Document excerpt =
If there is no ID in the source file, the existing ID is retained. You cannot use -recrypt with -copy-id-from.

19.7 Remove ID

The -remove-id operation removes the ID from a document.

cpdf -remove-id in.pdf -o out.pdf

Remove the ID from in.pdf, writing to out.pdf.

You cannot use -recrypt with -remove-id.

19.8 List Spot Colours

This operation lists the name of any “separation” color space in the given PDF file.

cpdf -list-spot-colors in.pdf

List the spot colors, one per line in in.pdf, writing to stdout.

19.9 PDF Dictionary Entries

This is for editing data within the PDF’s internal representation. Use with caution. To print a dictionary entry:

cpdf -print-dict-entry /URI in.pdf

Print all URLs in annotation hyperlinks in.pdf.

To remove a dictionary entry:

cpdf -remove-dict-entry /One in.pdf -o out.pdf

Remove the entry for /One in every dictionary in.pdf, writing to out.pdf.

Collected material =

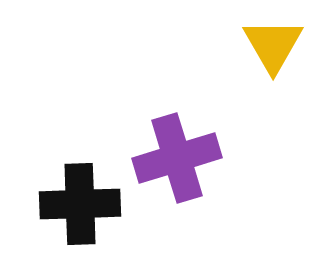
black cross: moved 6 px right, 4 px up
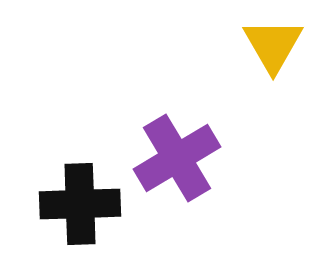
purple cross: rotated 14 degrees counterclockwise
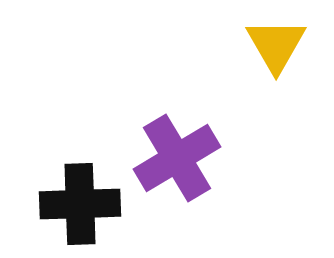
yellow triangle: moved 3 px right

What to do =
- 1) Summarize the cpdf manual excerpt in three sentences.
- 2) List every example command line given in the cpdf manual excerpt.
- 3) Pick up the cpdf manual excerpt after its final sentence and continue it.

Results in order =
- 1) When the source file has no ID, the existing ID is kept, and -recrypt cannot be used with either -copy-id-from or -remove-id, the operation that removes the ID from a document. The -list-spot-colors operation lists the name of any separation color space in a PDF file, one per line, writing to stdout. For editing data within the PDF's internal representation, which calls for caution, -print-dict-entry prints a dictionary entry and -remove-dict-entry removes an entry from every dictionary.

- 2)
- cpdf -remove-id in.pdf -o out.pdf
- cpdf -list-spot-colors in.pdf
- cpdf -print-dict-entry /URI in.pdf
- cpdf -remove-dict-entry /One in.pdf -o out.pdf

- 3)
cpdf -remove-dict-entry /One -dict-entry-search "\{I : 1\}"
     in.pdf -o out.pdf

Replace the entry for /One in every dictionary in.pdf if the key’s value is the given CPDFJSON value, writing to out.pdf.

To replace a dictionary entry, give the replacement value in CPDFJSON format:

cpdf -replace-dict-entry /One -replace-dict-entry-value "\{I : 2\}"
     in.pdf -o out.pdf

Remove the entry for /One in every dictionary in.pdf, writing to out.pdf.

cpdf -replace-dict-entry /One -dict-entry-search "\{I : 1\}"
     -replace-dict-entry-value "\{I : 2\}" in.pdf -o out.pdf

Remove the entry for /One in every dictionary in.pdf if the key’s value is the given value, writing to out.pdf.

19.10 Removing Clipping

The -remove-clipping operation removes any clipping paths on given pages from the file.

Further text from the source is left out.